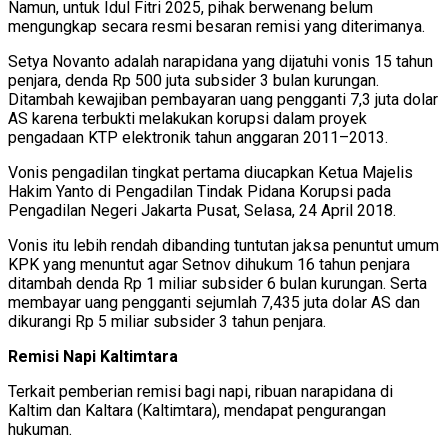
Namun, untuk Idul Fitri 2025, pihak berwenang belum
mengungkap secara resmi besaran remisi yang diterimanya.
Setya Novanto adalah narapidana yang dijatuhi vonis 15 tahun
penjara, denda Rp 500 juta subsider 3 bulan kurungan.
Ditambah kewajiban pembayaran uang pengganti 7,3 juta dolar
AS karena terbukti melakukan korupsi dalam proyek
pengadaan KTP elektronik tahun anggaran 2011–2013.
Vonis pengadilan tingkat pertama diucapkan Ketua Majelis
Hakim Yanto di Pengadilan Tindak Pidana Korupsi pada
Pengadilan Negeri Jakarta Pusat, Selasa, 24 April 2018.
Vonis itu lebih rendah dibanding tuntutan jaksa penuntut umum
KPK yang menuntut agar Setnov dihukum 16 tahun penjara
ditambah denda Rp 1 miliar subsider 6 bulan kurungan. Serta
membayar uang pengganti sejumlah 7,435 juta dolar AS dan
dikurangi Rp 5 miliar subsider 3 tahun penjara.
Remisi Napi Kaltimtara
Terkait pemberian remisi bagi napi, ribuan narapidana di
Kaltim dan Kaltara (Kaltimtara), mendapat pengurangan
hukuman.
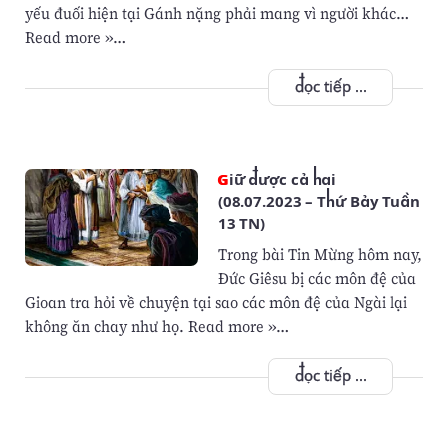
yếu đuối hiện tại Gánh nặng phải mang vì người khác…
Read more »…
đọc tiếp ...
Giữ được cả hai
(08.07.2023 – Thứ Bảy Tuần
13 TN)
Trong bài Tin Mừng hôm nay,
Đức Giêsu bị các môn đệ của
Gioan tra hỏi về chuyện tại sao các môn đệ của Ngài lại
không ăn chay như họ. Read more »…
đọc tiếp ...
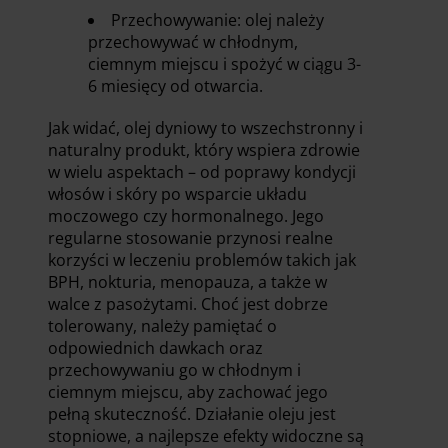
Przechowywanie: olej należy
przechowywać w chłodnym,
ciemnym miejscu i spożyć w ciągu 3-
6 miesięcy od otwarcia.
Jak widać, olej dyniowy to wszechstronny i
naturalny produkt, który wspiera zdrowie
w wielu aspektach – od poprawy kondycji
włosów i skóry po wsparcie układu
moczowego czy hormonalnego. Jego
regularne stosowanie przynosi realne
korzyści w leczeniu problemów takich jak
BPH, nokturia, menopauza, a także w
walce z pasożytami. Choć jest dobrze
tolerowany, należy pamiętać o
odpowiednich dawkach oraz
przechowywaniu go w chłodnym i
ciemnym miejscu, aby zachować jego
pełną skuteczność. Działanie oleju jest
stopniowe, a najlepsze efekty widoczne są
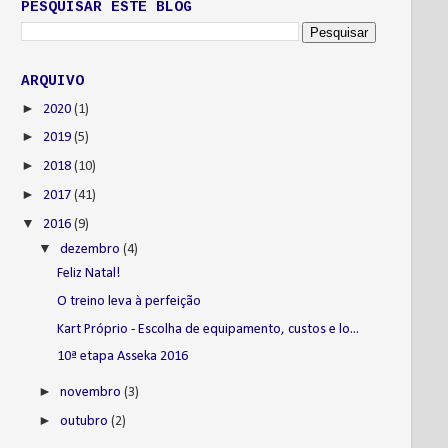
PESQUISAR ESTE BLOG
ARQUIVO
►
2020
(1)
►
2019
(5)
►
2018
(10)
►
2017
(41)
▼
2016
(9)
▼
dezembro
(4)
Feliz Natal!
O treino leva à perfeição
Kart Próprio - Escolha de equipamento, custos e lo...
10ª etapa Asseka 2016
►
novembro
(3)
►
outubro
(2)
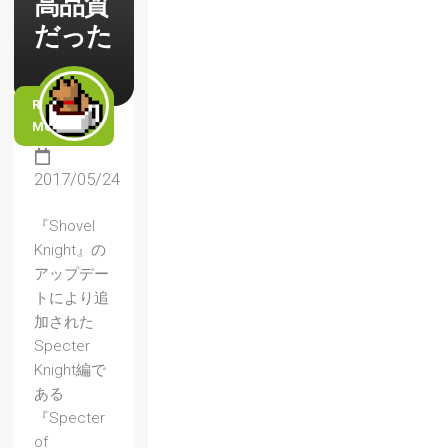
高品質
だった
READ
MORE
2017/05/24
『Shovel
Knight』の
アップデー
トにより追
加された
Specter
Knight編で
ある
『Specter
of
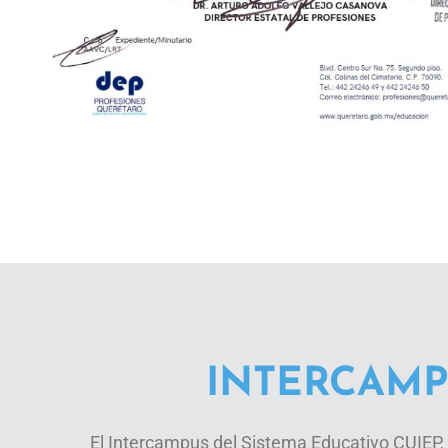
INTERCAMP
El Intercampus del Sistema Educativo CUIEP, 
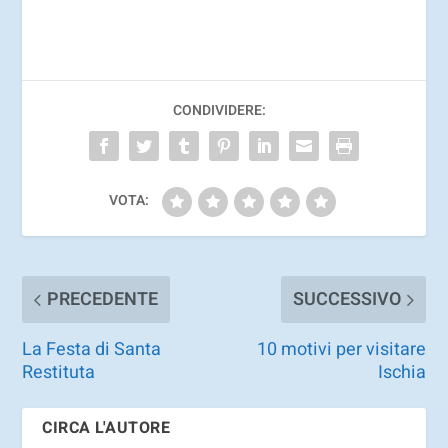
CONDIVIDERE:
VOTA:
PRECEDENTE
SUCCESSIVO
La Festa di Santa
10 motivi per visitare
Restituta
Ischia
CIRCA L'AUTORE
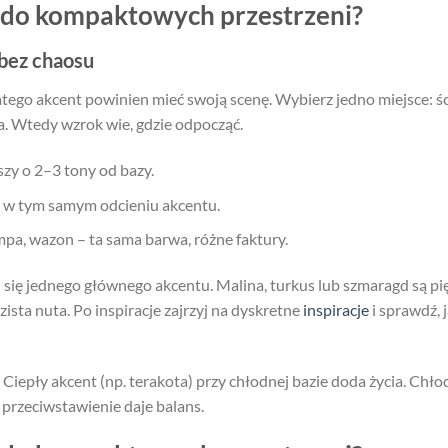
y do kompaktowych przestrzeni?
bez chaosu
tego akcent powinien mieć swoją scenę. Wybierz jedno miejsce: ści
 Wtedy wzrok wie, gdzie odpocząć.
zy o 2–3 tony od bazy.
ny w tym samym odcieniu akcentu.
pa, wazon – ta sama barwa, różne faktury.
aj się jednego głównego akcentu. Malina, turkus lub szmaragd są pi
zista nuta. Po inspiracje zajrzyj na dyskretne
inspiracje
i sprawdź, 
Ciepły akcent (np. terakota) przy chłodnej bazie doda życia. Chłod
 przeciwstawienie daje balans.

#####

- **TASK ITEM**: Each line from the one containing "aj się jednego" through the end of the listing above should be copied exactly, with no other line included.

- **RESULT FOR THIS TASK**:
aj się jednego głównego akcentu. Malina, turkus lub szmaragd są pi
zista nuta. Po inspiracje zajrzyj na dyskretne
inspiracje
i sprawdź, 
Ciepły akcent (np. terakota) przy chłodnej bazie doda życia. Chłod
 przeciwstawienie daje balans.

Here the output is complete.